Erica Martenson. “The benefits of labeling genetically-modified foods.” Napa Valley Register. January 01, 2008: “Requiring labeling for ingredients that don’t pose a health issue would undermine both our labeling laws and consumer confidence.”
“Genetically Modified Foods: Mandatory Labeling and the Specter of Fear.”: “The crucial term in this determination is the word ‘material.”43 The FDA, in the 1992 Policy Statement, determined that “using techniques such as recombinant DNA techniques’ on plants not to be material.44 It was deemed not to be material because there were no apparent safety issues.45 Usually, the FDA ‘will find labeling information ‘material’ in three general circumstances’ which are: when (1) the product poses ‘special health or environmental risks,’ (2) the product label may mislead the consumer ‘in light of other statements made on the label,’ or (3) the consumer is prone to think that because a certain food has certain similarities to another food that they are the same, when they are in fact not the same.'”

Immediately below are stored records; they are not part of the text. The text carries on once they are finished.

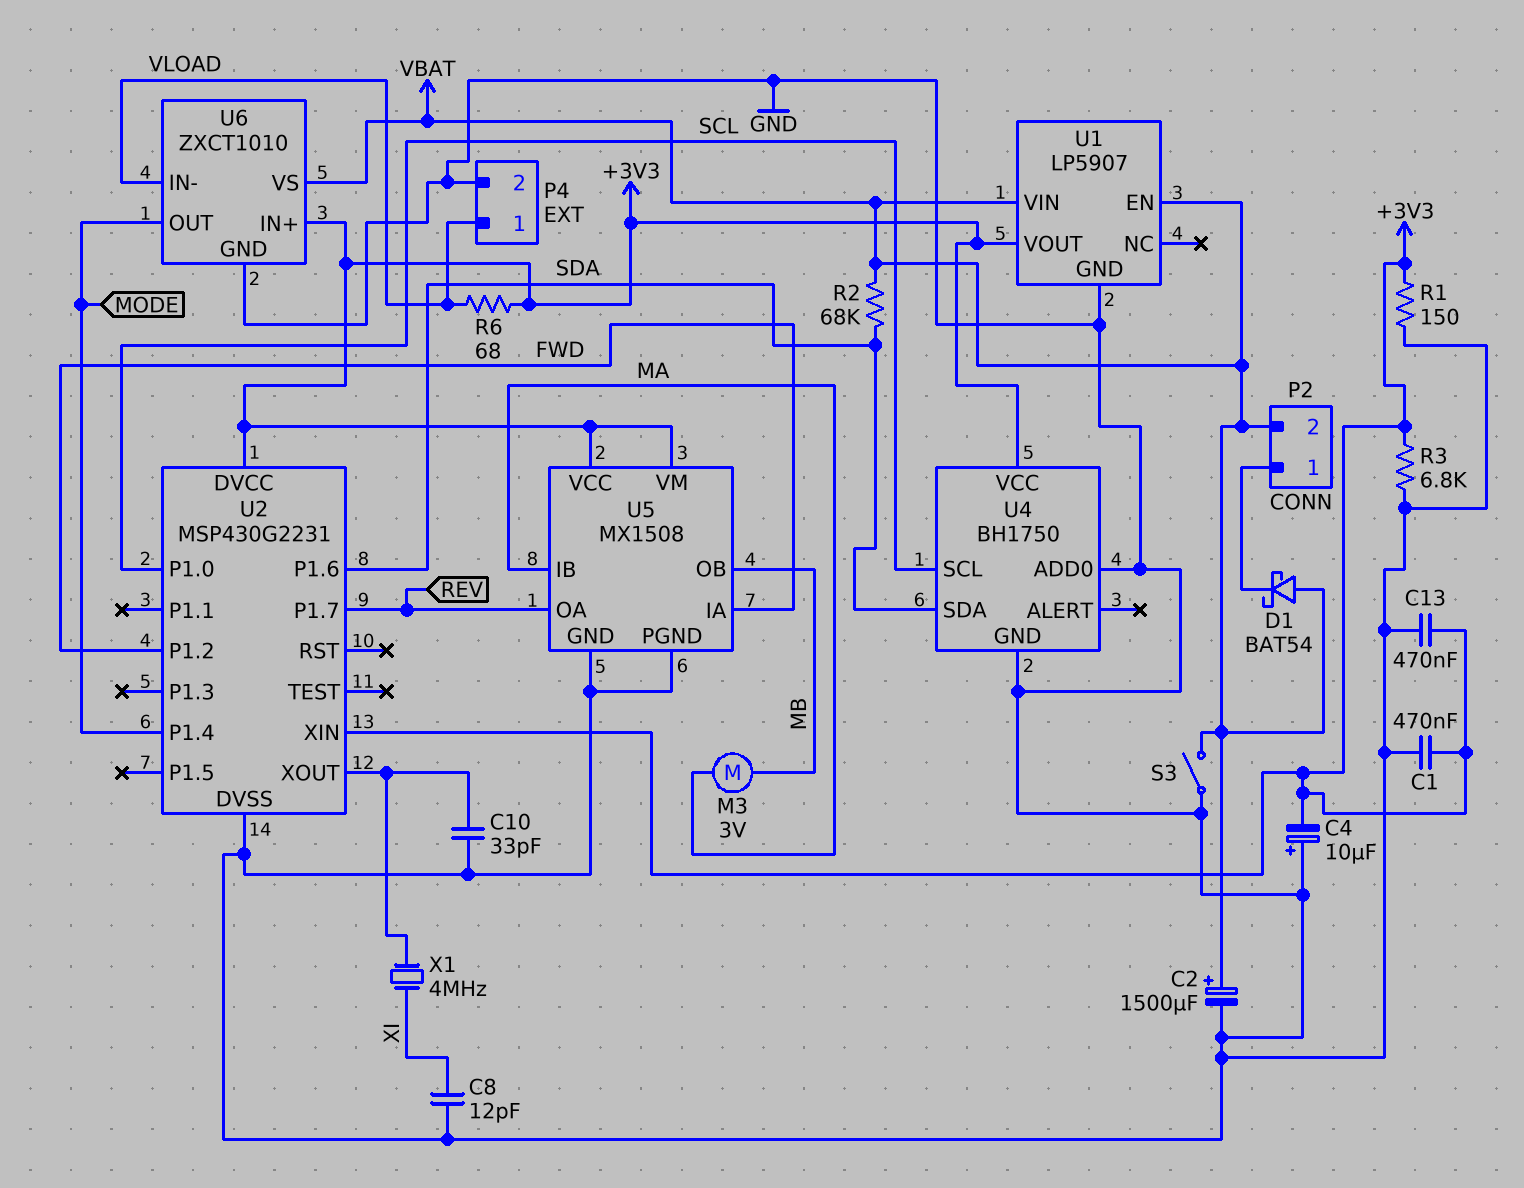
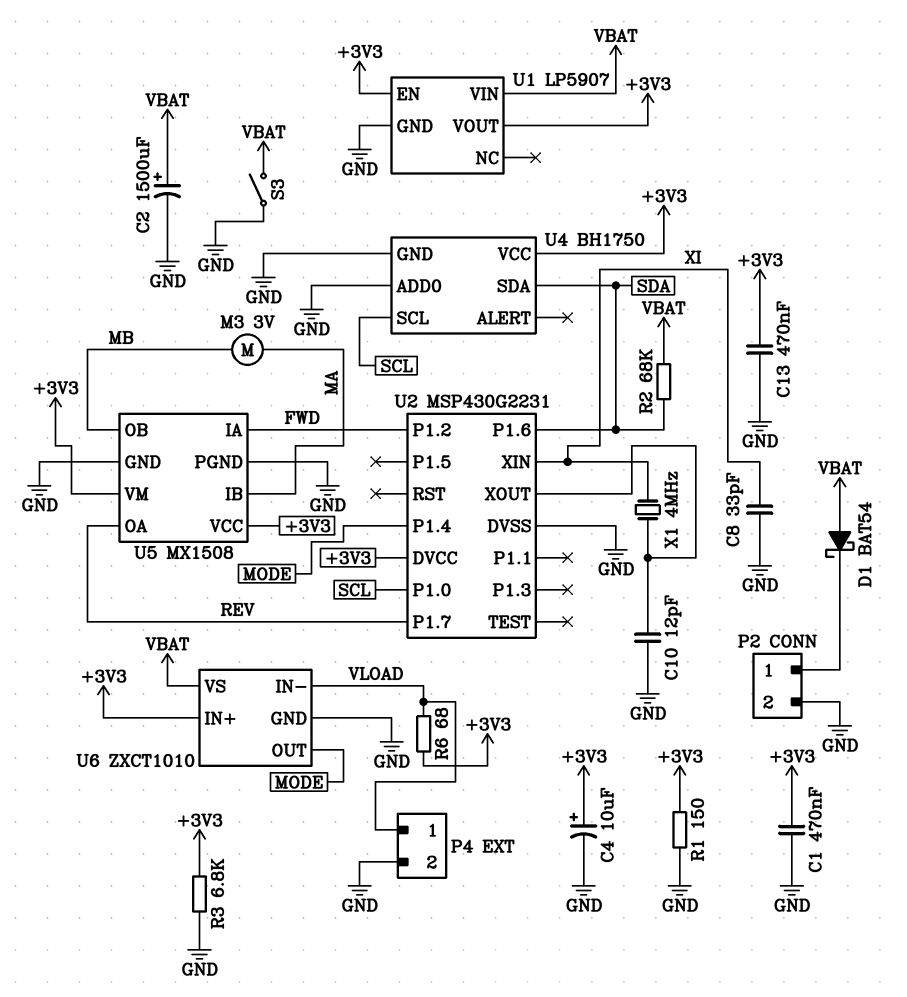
C4: 10uF (plus GND, minus +3V3) -> 10uF (plus +3V3, minus GND)
C8: 12pF (GND, XI) -> 33pF (GND, XI)
C10: 33pF (GND, U2/XOUT) -> 12pF (GND, U2/XOUT)
P2 pin 2: VBAT -> GND
U1 pin EN: VBAT -> +3V3
U2 pin XIN: +3V3 -> XI

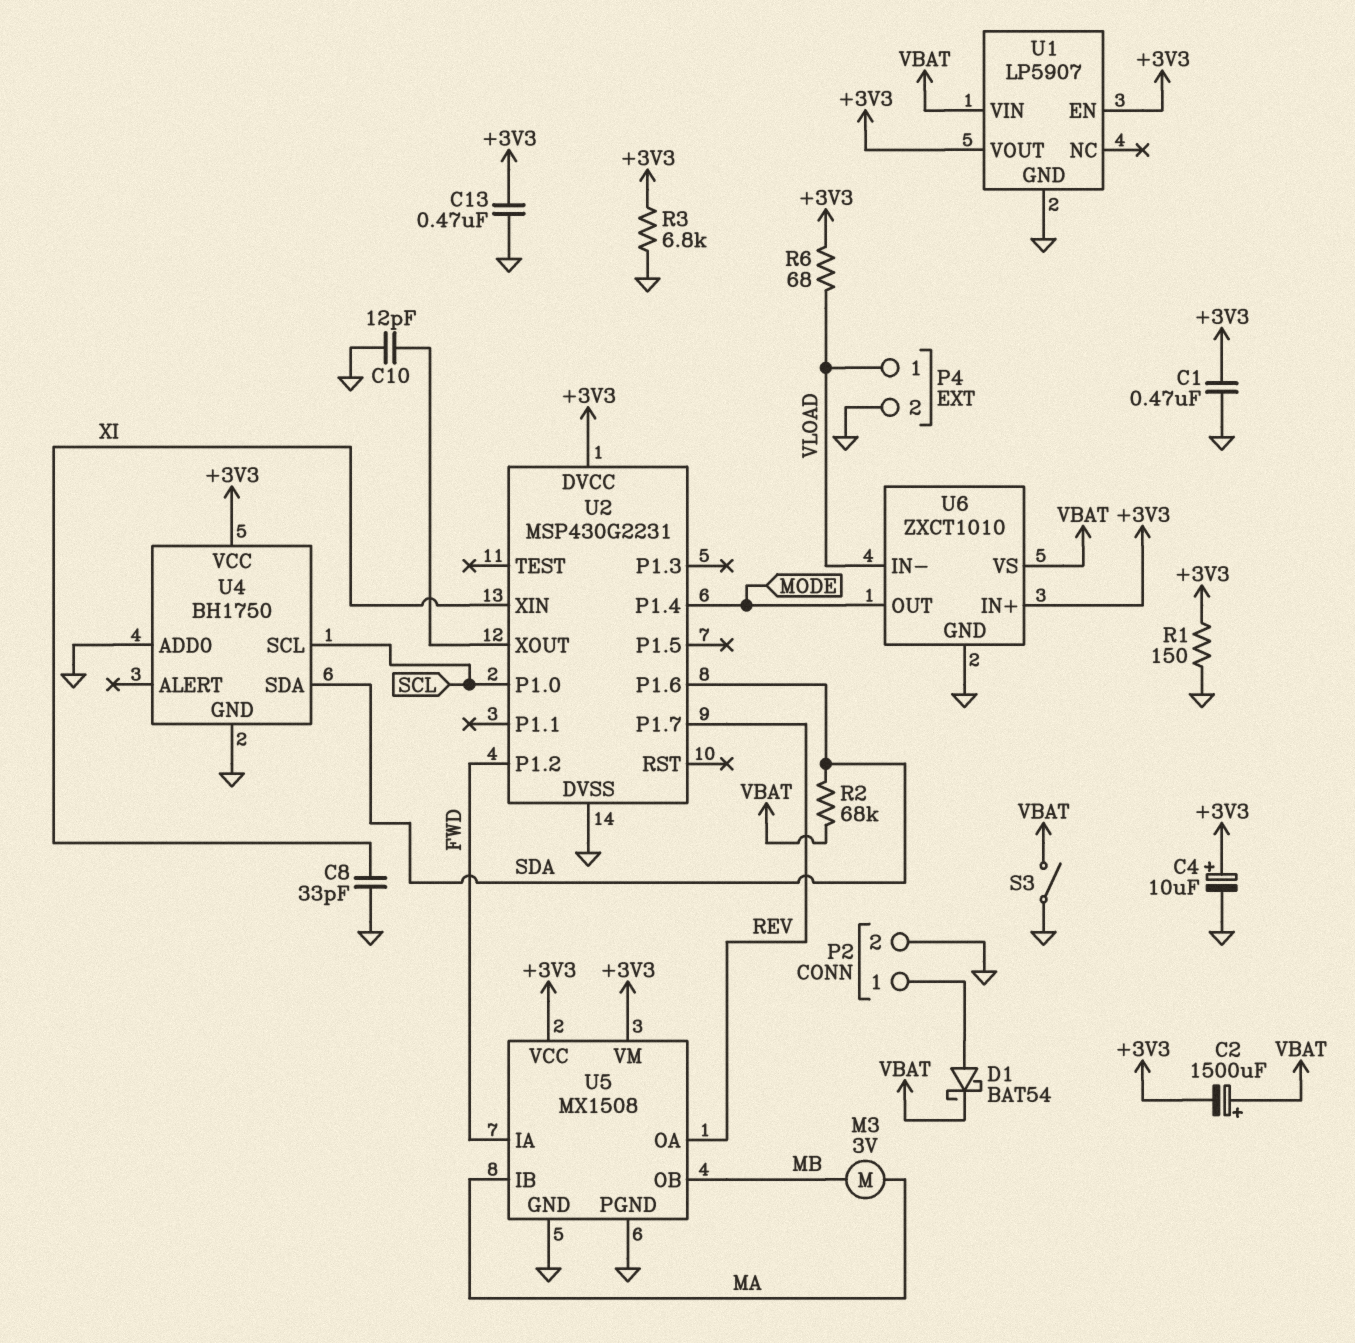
C2: 1500uF (plus VBAT, minus GND) -> 1500uF (plus VBAT, minus +3V3)
D1: schottky BAT54 (A VBAT, K P2/1) -> schottky BAT54 (A P2/1, K VBAT)
X1: 4MHz (U2/XOUT, XI) -> none

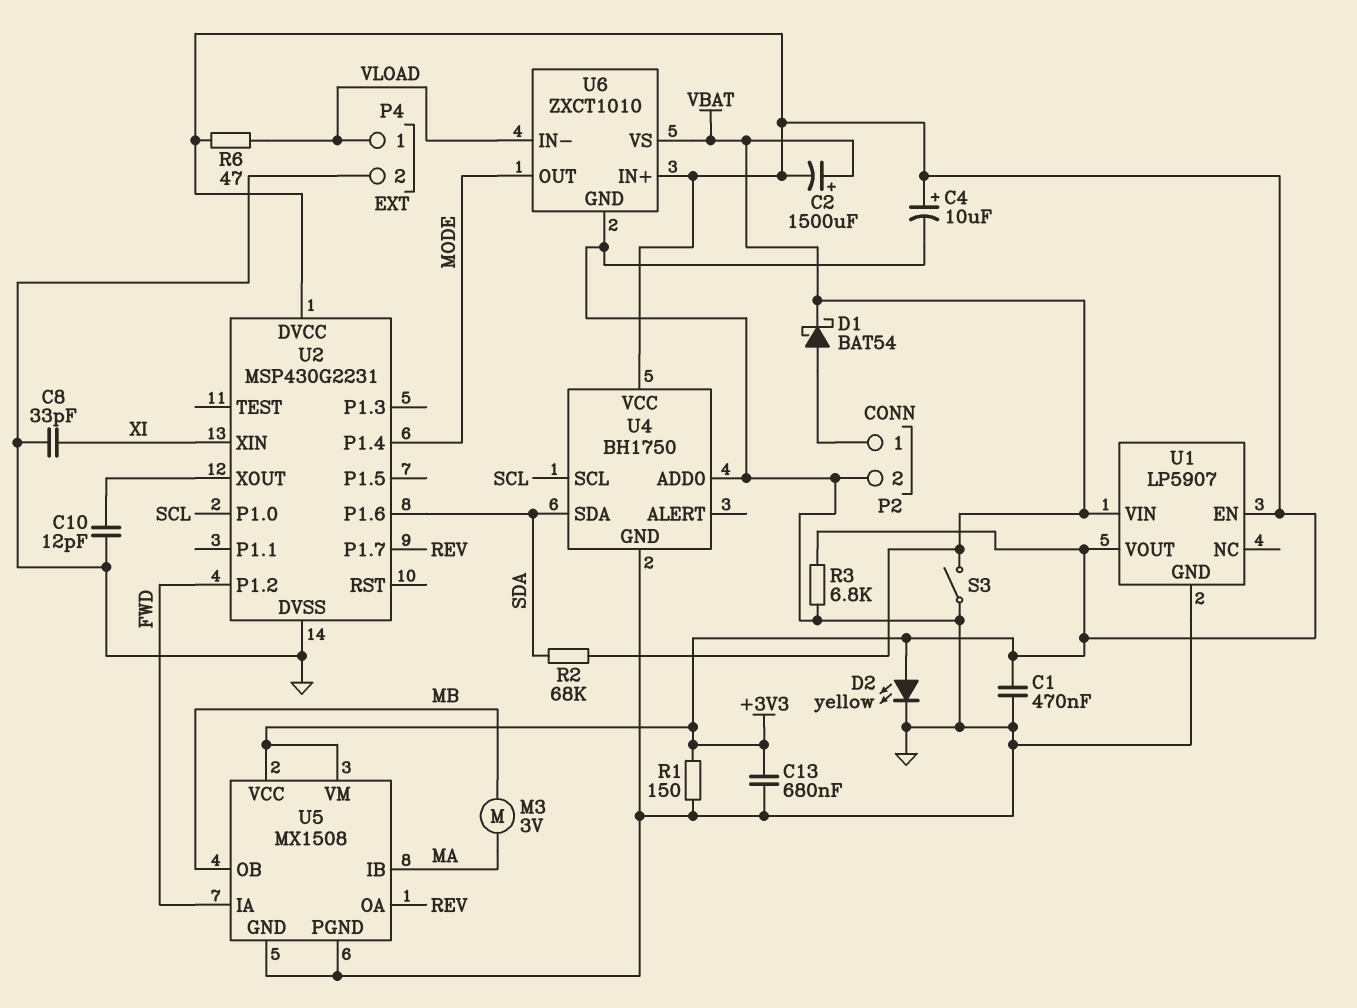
C13: 470nF (+3V3, GND) -> 680nF (+3V3, GND)
D2: none -> LED yellow (A +3V3, K GND)
R6: 68 (+3V3, VLOAD) -> 47 (+3V3, VLOAD)

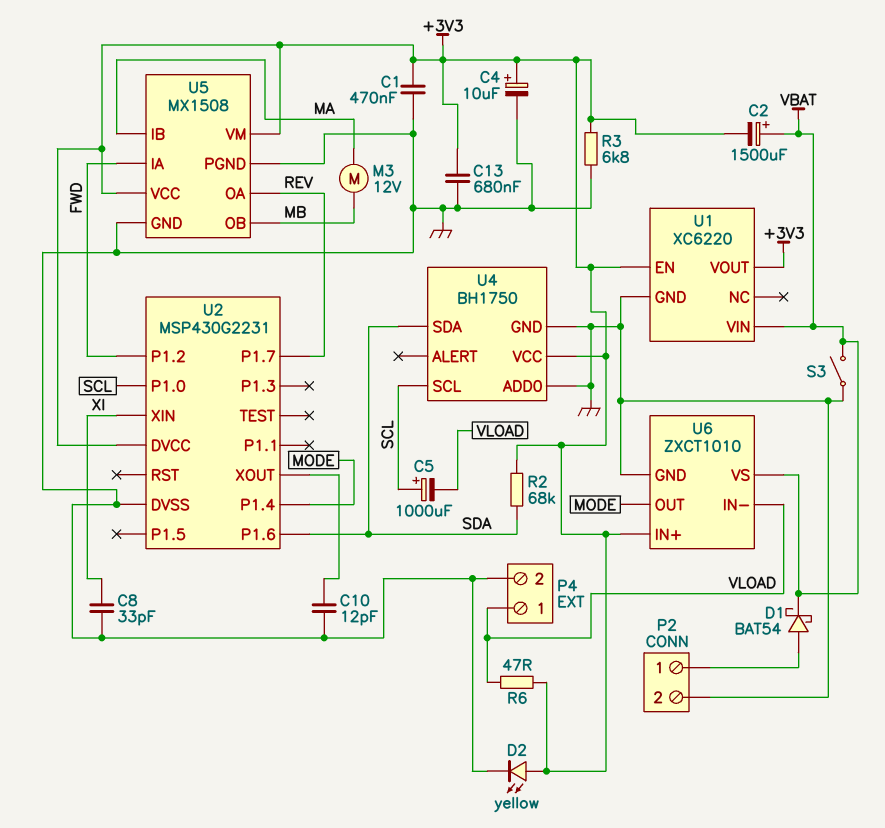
C5: none -> 1000uF (plus SCL, minus VLOAD)
M3: motor 3V (MA, MB) -> motor 12V (MA, MB)
R1: 150 (+3V3, GND) -> none
R2: 68k (SDA, VBAT) -> 68k (+3V3, SDA)
U1: LP5907 -> XC6220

John Eldred, a partner at Keller and Heckman, addressed the Committee on this issue: “The consumer’s need for accurate information is of paramount importance: no one here disputes this fact. What we all should remember is that this need is not a mandate for selective inclusion of label information by individuals or groups that may support or oppose a given technology or ingredient. There is, rather, an ethical and moral imperative to provide full, accurate and non-misleading information that is of real value to consumers….
A simple statement regarding the presence of genetically modified components, delivered out of context and without appropriate elaboration, fails this test entirely. Inaccurate and misleading information is worse than no information at all.”
George Misko. “Oppose Mandatory Labeling For Genetically Modified Food Ingredients.” Food & Drug Packaging. July, 1999: “Why is [labeling] proposed? Because the proponents wish to stigmatize those products with a label notice that has the effect of a warning. And stigmatize, such a label will. To cite one example: In the United Kingdom, the popular press has, through a campaign of misinformation, created near-hysteria by slanderously referring to food products containing GMO derivatives as ‘Frankenstein Foods.'”
Royal Society of Canada’s Expert Panel on Biotechnology concluded: “Given our current knowledge about the risks associated with GM foods compared with similar non-GM food products, we see little scientific reason for treating the two differently with respect to labelling requirements. To mandate labelling for potential health risks in GM products alone would promote an inconsistency with no firm scientific justification.”